═══ Raw data
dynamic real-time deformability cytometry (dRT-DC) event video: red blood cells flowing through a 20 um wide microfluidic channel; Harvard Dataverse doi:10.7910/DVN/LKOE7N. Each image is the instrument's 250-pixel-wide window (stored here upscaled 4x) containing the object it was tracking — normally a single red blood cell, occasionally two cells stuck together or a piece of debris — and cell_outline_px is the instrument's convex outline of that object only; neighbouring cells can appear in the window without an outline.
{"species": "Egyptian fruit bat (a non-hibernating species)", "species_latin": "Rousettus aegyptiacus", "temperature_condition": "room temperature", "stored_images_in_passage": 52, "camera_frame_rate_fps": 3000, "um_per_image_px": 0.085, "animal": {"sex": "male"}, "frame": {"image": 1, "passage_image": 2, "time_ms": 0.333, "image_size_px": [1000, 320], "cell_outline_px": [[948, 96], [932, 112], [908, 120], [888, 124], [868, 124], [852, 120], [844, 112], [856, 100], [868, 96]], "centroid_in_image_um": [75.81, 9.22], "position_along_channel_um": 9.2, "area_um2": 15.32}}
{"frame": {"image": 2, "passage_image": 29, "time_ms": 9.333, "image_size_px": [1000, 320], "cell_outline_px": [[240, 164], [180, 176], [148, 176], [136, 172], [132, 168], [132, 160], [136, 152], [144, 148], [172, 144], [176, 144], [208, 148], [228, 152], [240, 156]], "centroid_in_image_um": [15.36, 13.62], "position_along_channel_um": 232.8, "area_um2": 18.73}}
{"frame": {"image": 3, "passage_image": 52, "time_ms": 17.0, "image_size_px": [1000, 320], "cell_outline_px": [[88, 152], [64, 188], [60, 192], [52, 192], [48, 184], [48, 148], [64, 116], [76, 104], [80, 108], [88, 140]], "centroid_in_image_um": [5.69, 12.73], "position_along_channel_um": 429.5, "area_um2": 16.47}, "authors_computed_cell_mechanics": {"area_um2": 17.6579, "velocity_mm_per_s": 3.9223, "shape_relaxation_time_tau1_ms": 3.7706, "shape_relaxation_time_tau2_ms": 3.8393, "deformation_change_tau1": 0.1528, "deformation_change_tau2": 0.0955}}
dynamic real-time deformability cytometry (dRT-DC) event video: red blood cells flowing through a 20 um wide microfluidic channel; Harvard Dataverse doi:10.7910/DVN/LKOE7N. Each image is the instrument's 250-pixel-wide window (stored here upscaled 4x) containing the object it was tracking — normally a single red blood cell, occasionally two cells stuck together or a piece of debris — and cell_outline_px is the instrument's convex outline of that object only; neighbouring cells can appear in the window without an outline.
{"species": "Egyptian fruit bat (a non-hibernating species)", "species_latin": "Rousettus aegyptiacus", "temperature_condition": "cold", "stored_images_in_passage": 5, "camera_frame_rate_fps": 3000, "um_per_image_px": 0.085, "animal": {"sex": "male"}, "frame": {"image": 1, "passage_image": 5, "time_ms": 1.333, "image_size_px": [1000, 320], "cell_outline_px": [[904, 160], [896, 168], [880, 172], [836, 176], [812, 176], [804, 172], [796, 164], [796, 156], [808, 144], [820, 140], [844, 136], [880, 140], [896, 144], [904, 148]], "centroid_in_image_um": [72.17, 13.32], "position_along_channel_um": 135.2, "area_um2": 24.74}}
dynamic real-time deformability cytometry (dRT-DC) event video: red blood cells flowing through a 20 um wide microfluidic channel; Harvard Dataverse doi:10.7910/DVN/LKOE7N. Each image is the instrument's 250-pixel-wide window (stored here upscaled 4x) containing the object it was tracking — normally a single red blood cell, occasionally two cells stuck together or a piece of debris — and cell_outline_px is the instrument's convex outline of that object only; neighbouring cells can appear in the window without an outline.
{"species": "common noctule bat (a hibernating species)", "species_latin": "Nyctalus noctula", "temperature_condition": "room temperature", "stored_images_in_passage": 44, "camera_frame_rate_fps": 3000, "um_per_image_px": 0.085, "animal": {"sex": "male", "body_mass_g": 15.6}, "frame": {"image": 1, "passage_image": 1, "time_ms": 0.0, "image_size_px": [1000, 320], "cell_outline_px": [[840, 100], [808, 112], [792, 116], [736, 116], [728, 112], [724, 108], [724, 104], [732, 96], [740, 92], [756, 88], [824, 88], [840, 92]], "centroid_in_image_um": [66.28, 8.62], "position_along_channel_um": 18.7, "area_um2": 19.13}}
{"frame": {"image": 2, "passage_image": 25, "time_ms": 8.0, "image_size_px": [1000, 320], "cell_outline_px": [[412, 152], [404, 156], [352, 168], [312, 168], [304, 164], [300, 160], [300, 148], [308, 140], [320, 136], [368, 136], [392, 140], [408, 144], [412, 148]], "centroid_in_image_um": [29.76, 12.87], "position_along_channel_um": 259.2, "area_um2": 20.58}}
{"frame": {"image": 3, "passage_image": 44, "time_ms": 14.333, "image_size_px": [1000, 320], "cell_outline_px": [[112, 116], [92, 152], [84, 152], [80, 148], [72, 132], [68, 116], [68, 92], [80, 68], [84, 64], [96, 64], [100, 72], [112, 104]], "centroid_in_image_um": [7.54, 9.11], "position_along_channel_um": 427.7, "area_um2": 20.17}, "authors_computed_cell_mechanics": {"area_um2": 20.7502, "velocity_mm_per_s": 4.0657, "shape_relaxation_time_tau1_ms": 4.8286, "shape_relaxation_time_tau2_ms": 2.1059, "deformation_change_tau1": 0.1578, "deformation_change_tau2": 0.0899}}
══════
** The problem **
Retype the whole listing above exactly.

** Solution below **
dynamic real-time deformability cytometry (dRT-DC) event video: red blood cells flowing through a 20 um wide microfluidic channel; Harvard Dataverse doi:10.7910/DVN/LKOE7N. Each image is the instrument's 250-pixel-wide window (stored here upscaled 4x) containing the object it was tracking — normally a single red blood cell, occasionally two cells stuck together or a piece of debris — and cell_outline_px is the instrument's convex outline of that object only; neighbouring cells can appear in the window without an outline.
{"species": "Egyptian fruit bat (a non-hibernating species)", "species_latin": "Rousettus aegyptiacus", "temperature_condition": "room temperature", "stored_images_in_passage": 52, "camera_frame_rate_fps": 3000, "um_per_image_px": 0.085, "animal": {"sex": "male"}, "frame": {"image": 1, "passage_image": 2, "time_ms": 0.333, "image_size_px": [1000, 320], "cell_outline_px": [[948, 96], [932, 112], [908, 120], [888, 124], [868, 124], [852, 120], [844, 112], [856, 100], [868, 96]], "centroid_in_image_um": [75.81, 9.22], "position_along_channel_um": 9.2, "area_um2": 15.32}}
{"frame": {"image": 2, "passage_image": 29, "time_ms": 9.333, "image_size_px": [1000, 320], "cell_outline_px": [[240, 164], [180, 176], [148, 176], [136, 172], [132, 168], [132, 160], [136, 152], [144, 148], [172, 144], [176, 144], [208, 148], [228, 152], [240, 156]], "centroid_in_image_um": [15.36, 13.62], "position_along_channel_um": 232.8, "area_um2": 18.73}}
{"frame": {"image": 3, "passage_image": 52, "time_ms": 17.0, "image_size_px": [1000, 320], "cell_outline_px": [[88, 152], [64, 188], [60, 192], [52, 192], [48, 184], [48, 148], [64, 116], [76, 104], [80, 108], [88, 140]], "centroid_in_image_um": [5.69, 12.73], "position_along_channel_um": 429.5, "area_um2": 16.47}, "authors_computed_cell_mechanics": {"area_um2": 17.6579, "velocity_mm_per_s": 3.9223, "shape_relaxation_time_tau1_ms": 3.7706, "shape_relaxation_time_tau2_ms": 3.8393, "deformation_change_tau1": 0.1528, "deformation_change_tau2": 0.0955}}
dynamic real-time deformability cytometry (dRT-DC) event video: red blood cells flowing through a 20 um wide microfluidic channel; Harvard Dataverse doi:10.7910/DVN/LKOE7N. Each image is the instrument's 250-pixel-wide window (stored here upscaled 4x) containing the object it was tracking — normally a single red blood cell, occasionally two cells stuck together or a piece of debris — and cell_outline_px is the instrument's convex outline of that object only; neighbouring cells can appear in the window without an outline.
{"species": "Egyptian fruit bat (a non-hibernating species)", "species_latin": "Rousettus aegyptiacus", "temperature_condition": "cold", "stored_images_in_passage": 5, "camera_frame_rate_fps": 3000, "um_per_image_px": 0.085, "animal": {"sex": "male"}, "frame": {"image": 1, "passage_image": 5, "time_ms": 1.333, "image_size_px": [1000, 320], "cell_outline_px": [[904, 160], [896, 168], [880, 172], [836, 176], [812, 176], [804, 172], [796, 164], [796, 156], [808, 144], [820, 140], [844, 136], [880, 140], [896, 144], [904, 148]], "centroid_in_image_um": [72.17, 13.32], "position_along_channel_um": 135.2, "area_um2": 24.74}}
dynamic real-time deformability cytometry (dRT-DC) event video: red blood cells flowing through a 20 um wide microfluidic channel; Harvard Dataverse doi:10.7910/DVN/LKOE7N. Each image is the instrument's 250-pixel-wide window (stored here upscaled 4x) containing the object it was tracking — normally a single red blood cell, occasionally two cells stuck together or a piece of debris — and cell_outline_px is the instrument's convex outline of that object only; neighbouring cells can appear in the window without an outline.
{"species": "common noctule bat (a hibernating species)", "species_latin": "Nyctalus noctula", "temperature_condition": "room temperature", "stored_images_in_passage": 44, "camera_frame_rate_fps": 3000, "um_per_image_px": 0.085, "animal": {"sex": "male", "body_mass_g": 15.6}, "frame": {"image": 1, "passage_image": 1, "time_ms": 0.0, "image_size_px": [1000, 320], "cell_outline_px": [[840, 100], [808, 112], [792, 116], [736, 116], [728, 112], [724, 108], [724, 104], [732, 96], [740, 92], [756, 88], [824, 88], [840, 92]], "centroid_in_image_um": [66.28, 8.62], "position_along_channel_um": 18.7, "area_um2": 19.13}}
{"frame": {"image": 2, "passage_image": 25, "time_ms": 8.0, "image_size_px": [1000, 320], "cell_outline_px": [[412, 152], [404, 156], [352, 168], [312, 168], [304, 164], [300, 160], [300, 148], [308, 140], [320, 136], [368, 136], [392, 140], [408, 144], [412, 148]], "centroid_in_image_um": [29.76, 12.87], "position_along_channel_um": 259.2, "area_um2": 20.58}}
{"frame": {"image": 3, "passage_image": 44, "time_ms": 14.333, "image_size_px": [1000, 320], "cell_outline_px": [[112, 116], [92, 152], [84, 152], [80, 148], [72, 132], [68, 116], [68, 92], [80, 68], [84, 64], [96, 64], [100, 72], [112, 104]], "centroid_in_image_um": [7.54, 9.11], "position_along_channel_um": 427.7, "area_um2": 20.17}, "authors_computed_cell_mechanics": {"area_um2": 20.7502, "velocity_mm_per_s": 4.0657, "shape_relaxation_time_tau1_ms": 4.8286, "shape_relaxation_time_tau2_ms": 2.1059, "deformation_change_tau1": 0.1578, "deformation_change_tau2": 0.0899}}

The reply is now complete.